▸ The problem: Please transcribe exactly the lines from the line holding "Return a compact" through the end of the data below, and skip any pictures.

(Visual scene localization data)

- - - -

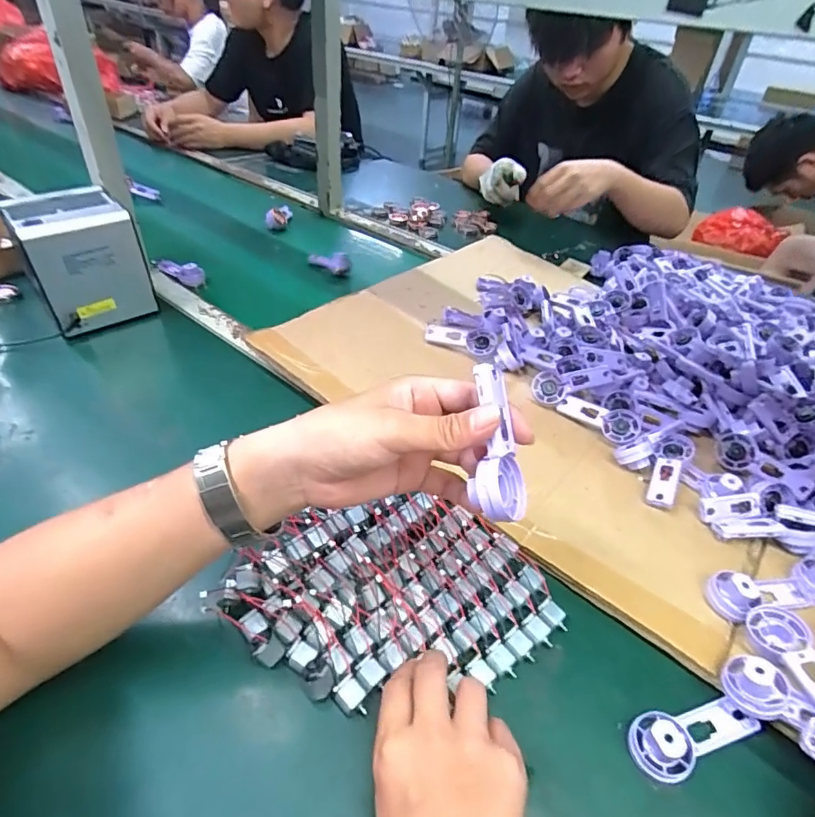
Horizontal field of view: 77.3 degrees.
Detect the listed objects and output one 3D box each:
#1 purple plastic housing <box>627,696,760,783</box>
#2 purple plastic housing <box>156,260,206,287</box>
[{"bbox_3d":[0.201,0.224,0.354,0.092,0.025,0.038,-9,42,-17],"label":"purple plastic housing"},{"bbox_3d":[-0.365,-0.223,0.823,0.089,0.028,0.027,25,44,22],"label":"purple plastic housing"}]

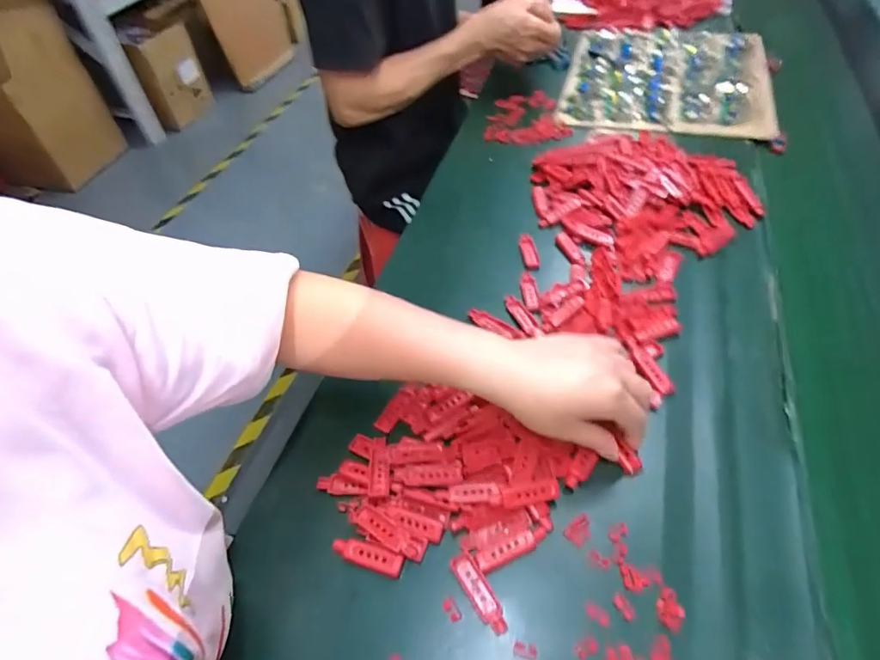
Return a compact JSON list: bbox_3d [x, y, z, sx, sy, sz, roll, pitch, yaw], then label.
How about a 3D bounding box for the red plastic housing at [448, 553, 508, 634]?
[{"bbox_3d":[0.026,0.182,0.346,0.016,0.004,0.055,-28,53,-17],"label":"red plastic housing"}]

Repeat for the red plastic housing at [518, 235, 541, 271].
[{"bbox_3d":[0.100,-0.089,0.562,0.018,0.005,0.059,-7,50,0],"label":"red plastic housing"}]

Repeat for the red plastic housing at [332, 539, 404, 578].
[{"bbox_3d":[-0.055,0.166,0.368,0.056,0.006,0.015,11,52,15],"label":"red plastic housing"}]

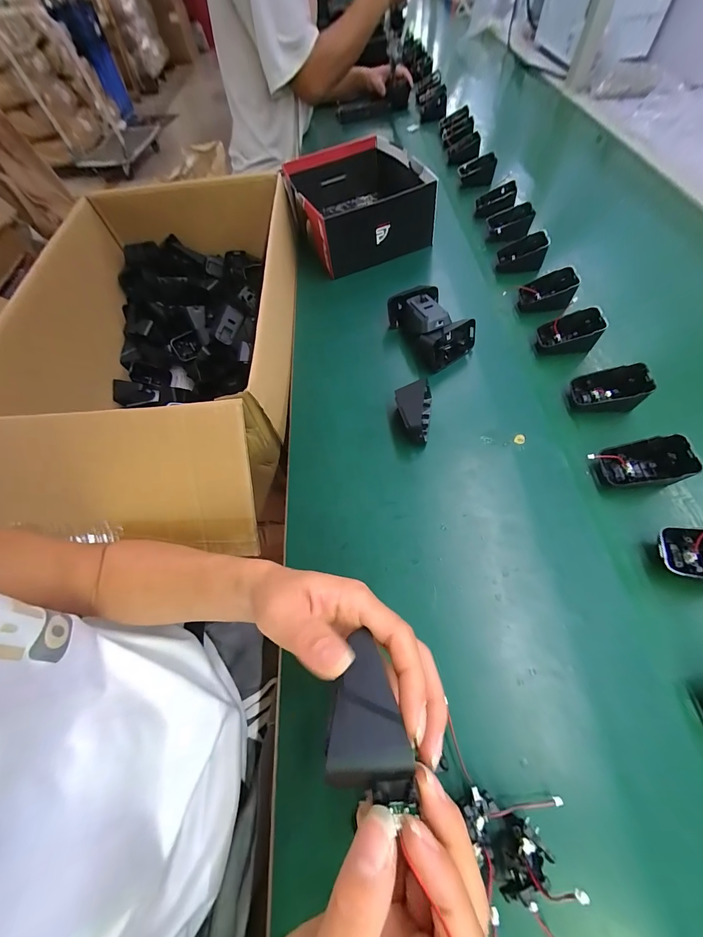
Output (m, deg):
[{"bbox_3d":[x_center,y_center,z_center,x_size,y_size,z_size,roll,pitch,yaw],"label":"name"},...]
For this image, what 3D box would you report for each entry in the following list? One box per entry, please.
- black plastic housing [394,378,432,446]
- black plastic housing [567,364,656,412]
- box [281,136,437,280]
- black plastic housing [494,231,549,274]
[{"bbox_3d":[0.070,-0.067,0.372,0.041,0.037,0.066,7,61,8],"label":"black plastic housing"},{"bbox_3d":[0.284,-0.087,0.362,0.062,0.043,0.046,5,61,7],"label":"black plastic housing"},{"bbox_3d":[0.007,-0.464,0.568,0.211,0.086,0.247,-19,61,-5],"label":"box"},{"bbox_3d":[0.265,-0.334,0.505,0.065,0.042,0.043,11,62,11],"label":"black plastic housing"}]

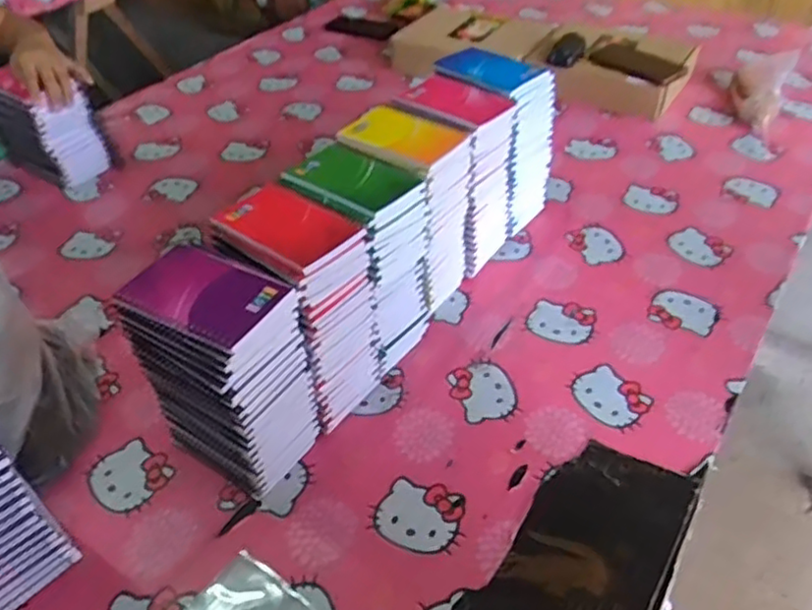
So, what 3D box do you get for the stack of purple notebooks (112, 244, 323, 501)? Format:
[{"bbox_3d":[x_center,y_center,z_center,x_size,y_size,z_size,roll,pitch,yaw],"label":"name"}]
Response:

- - - -

▸ Answer to the problem:
Return a compact JSON list: bbox_3d [x, y, z, sx, sy, sz, roll, pitch, yaw], then label.
How about a 3D bounding box for the red plastic housing at [448, 553, 508, 634]?
[{"bbox_3d":[0.026,0.182,0.346,0.016,0.004,0.055,-28,53,-17],"label":"red plastic housing"}]

Repeat for the red plastic housing at [518, 235, 541, 271].
[{"bbox_3d":[0.100,-0.089,0.562,0.018,0.005,0.059,-7,50,0],"label":"red plastic housing"}]

Repeat for the red plastic housing at [332, 539, 404, 578].
[{"bbox_3d":[-0.055,0.166,0.368,0.056,0.006,0.015,11,52,15],"label":"red plastic housing"}]

Output (m, deg):
[{"bbox_3d":[x_center,y_center,z_center,x_size,y_size,z_size,roll,pitch,yaw],"label":"name"},...]
For this image, what 3D box would you report for each entry in the following list? One box per entry, please.
- black plastic housing [394,378,432,446]
- black plastic housing [567,364,656,412]
- box [281,136,437,280]
- black plastic housing [494,231,549,274]
[{"bbox_3d":[0.070,-0.067,0.372,0.041,0.037,0.066,7,61,8],"label":"black plastic housing"},{"bbox_3d":[0.284,-0.087,0.362,0.062,0.043,0.046,5,61,7],"label":"black plastic housing"},{"bbox_3d":[0.007,-0.464,0.568,0.211,0.086,0.247,-19,61,-5],"label":"box"},{"bbox_3d":[0.265,-0.334,0.505,0.065,0.042,0.043,11,62,11],"label":"black plastic housing"}]

So, what 3D box do you get for the stack of purple notebooks (112, 244, 323, 501)? Format:
[{"bbox_3d":[x_center,y_center,z_center,x_size,y_size,z_size,roll,pitch,yaw],"label":"name"}]
Response:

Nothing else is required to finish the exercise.